Ölüm Orucu’nun ilerleyen günlerinde elinden kitap, kalem kağıt düşmemişti. Durmadan mektuplar yazar, hayallerini, özlemlerini anlatır; her hücreye selam gönderir, uçarı bir yelkenliyle hiç bilmediği sulara açılırdı. Zamanının az kalmış olabileceğini düşünenlerin sabırlı telaşı vardı onda.

 

Öncekilere hiç girmiyorum, 19 Aralık cezaevleri saldırısı sırasında gözlerinden öfke, bedeninden sabırsızlık, bilincinden militanlık fışkırırken hep en öndeydi. Barikatta, nöbette, sağlıkçıların yanında, durgunlaşanların omuz başında… Ondaki coşku da, direniş azmi de bulaşıcıydı.

 

Gazdan göz gözü görmezken ayağa fırlayıp “İstanbul” şiirini belki de en güzel, en duygulu, en inanmış okuyan, aynı kavgadakilere coşku ve cesaret alevleri saçan Lale’ydi. Çın çın öten sesiyle koğuşun havalandırmasındaydı sanki.

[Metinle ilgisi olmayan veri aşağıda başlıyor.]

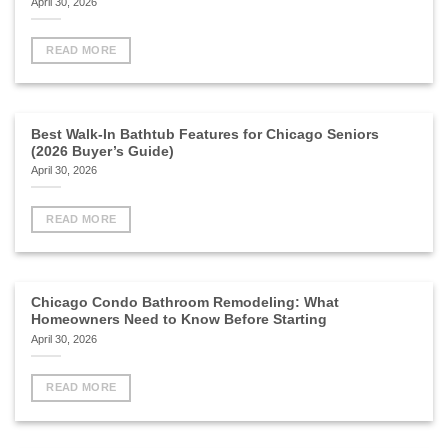
April 30, 2026
READ MORE
Best Walk-In Bathtub Features for Chicago Seniors
(2026 Buyer’s Guide)
April 30, 2026
READ MORE
Chicago Condo Bathroom Remodeling: What
Homeowners Need to Know Before Starting
April 30, 2026
READ MORE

İşte bu yüzden kimse unutamaz Lale’yi, geleceğin çizgilerini taşıyanlardan birini. Herkes kendince sever bu gencecik ama ‘doğru yaşadığının sımsıkı bilincinde’ olan kadını. LALE adını her duyduklarında, Vedat Türkali’nin İstanbul şiiri, çok sevdiği sarı güller, mezarının başında çalınmasını istediği Rodrigo’nun Gitar Konçertosu gelir. Ve şu dizeler dökülür yoldaşlarının dudaklarından:

 

“Seni ‘BİZ’den ne bu kapı, ne bu duvar ayıracak, ne bu kara kara gelen ölüm!”